Welcome to our community

Be a part of something great, join today!

GCD question

  • Thread starter
  • Banned
  • #1

Poirot

Banned
Feb 15, 2012
250
Since 2 is gcd of 2008 and 8002, I can write 2=2008x+8002y for integers x and y. Is there an algorithm for finding x and y?
 

CaptainBlack

Well-known member
Jan 26, 2012
890
  • Thread starter
  • Banned
  • #3

Poirot

Banned
Feb 15, 2012
250
meaningless computer jargon I'm afraid.

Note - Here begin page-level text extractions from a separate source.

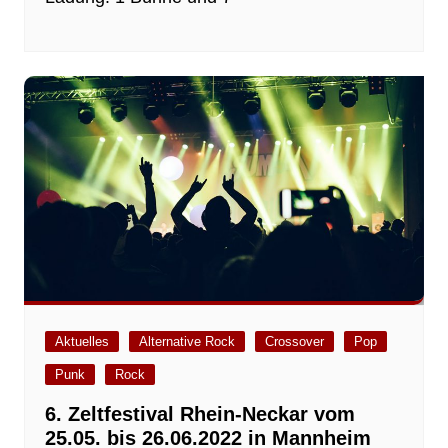
Aktuelles
Alternative Rock
Crossover
Pop
Punk
Rock
6. Zeltfestival Rhein-Neckar vom
25.05. bis 26.06.2022 in Mannheim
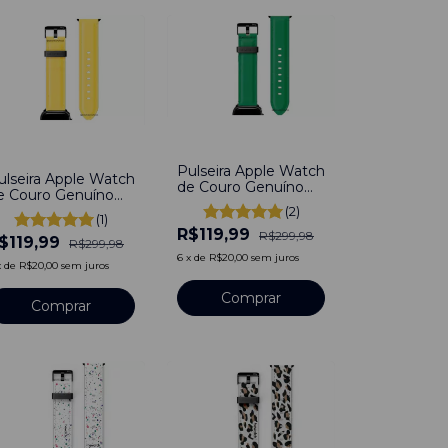
-
60
%
60
%
Pulseira Apple Watch
ulseira Apple Watch
de Couro Genuíno
e Couro Genuíno
Social Duo Be Verde
ocial Duo Be
(2)
Compatível Com
(1)
marelo Canario
R$119,99
Apple Watch
R$299,98
$119,99
ompatível Com
R$299,98
38/40/41mm
pple Watch
6
x
de
R$20,00
sem juros
x
de
R$20,00
sem juros
8/40/41mm
Comprar
Comprar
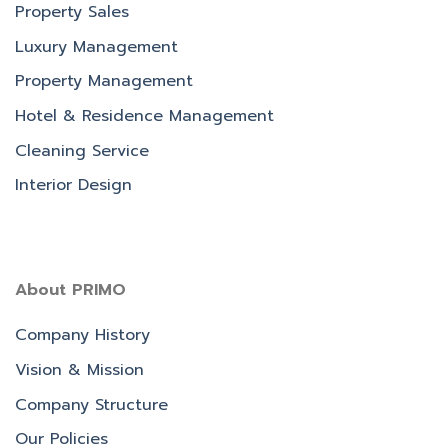
Property Sales
Luxury Management
Property Management
Hotel & Residence Management
Cleaning Service
Interior Design
About PRIMO
Company History
Vision & Mission
Company Structure
Our Policies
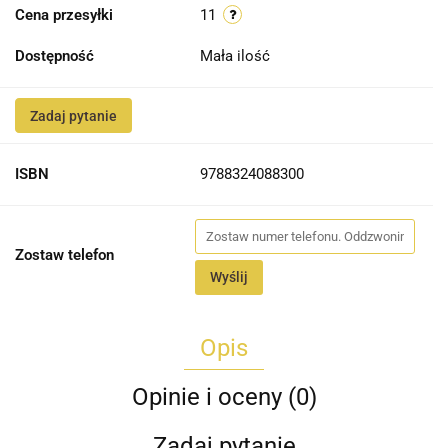
Cena przesyłki
11
Dostępność
Mała ilość
Zadaj pytanie
ISBN
9788324088300
Zostaw telefon
Wyślij
Opis
Opinie i oceny (0)
Zadaj pytanie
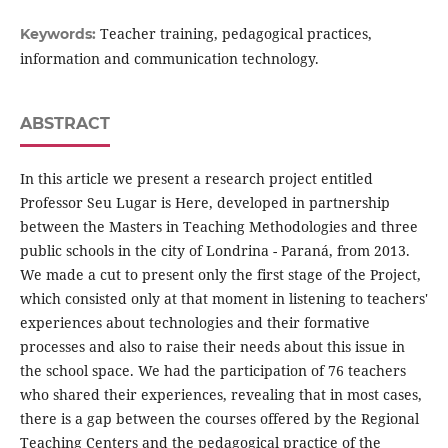
Teacher training, pedagogical practices,
Keywords:
information and communication technology.
ABSTRACT
In this article we present a research project entitled
Professor Seu Lugar is Here, developed in partnership
between the Masters in Teaching Methodologies and three
public schools in the city of Londrina - Paraná, from 2013.
We made a cut to present only the first stage of the Project,
which consisted only at that moment in listening to teachers'
experiences about technologies and their formative
processes and also to raise their needs about this issue in
the school space. We had the participation of 76 teachers
who shared their experiences, revealing that in most cases,
there is a gap between the courses offered by the Regional
Teaching Centers and the pedagogical practice of the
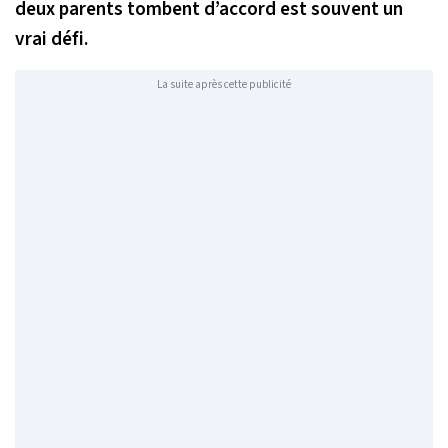
deux parents tombent d’accord est souvent un
vrai défi.
La suite après cette publicité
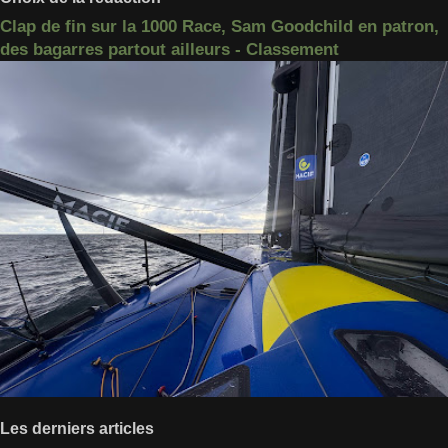
Clap de fin sur la 1000 Race, Sam Goodchild en patron,
des bagarres partout ailleurs - Classement
Les derniers articles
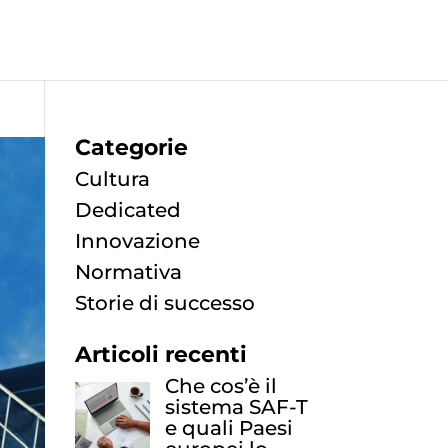
Categorie
Cultura
Dedicated
Innovazione
Normativa
Storie di successo
Articoli recenti
Che cos’è il
sistema SAF-T
e quali Paesi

Can you apply the method to the example given please?
 

CaptainBlack

Well-known member
Jan 26, 2012
890
meaningless computer jargon I'm afraid. Can you apply the method to the example given please?
\( 8002 = 3 \times 2008 + 1978 \)

\( 2008 = 1 \times 1978 + 30 \)

\(1978 = 65 \times 30 + 28\)

\(30 = 1 \times 28 + 2\)

so:

\[ \begin{array}{ ccccc } 2 &=& 30& -& 28 \\ &=& 30 &-& (1978-65 \times 30 ) \\ &=& 66 \times 30 & - & 1978 \\ &=& 66 \times(2008-1978)&-&1978 \\ &=& 66 \times 2008& -& 67 \times 1978 \\ &=& 66 \times 2008&-& 67 \times (8002-3 \times 2008) \\ &=&(-67)\times 8002&+&267\times 2008 \end{array}\]

CB
 
  • Thread starter
  • Banned
  • #5

Poirot

Banned
Feb 15, 2012
250
You should modify wikipedia article.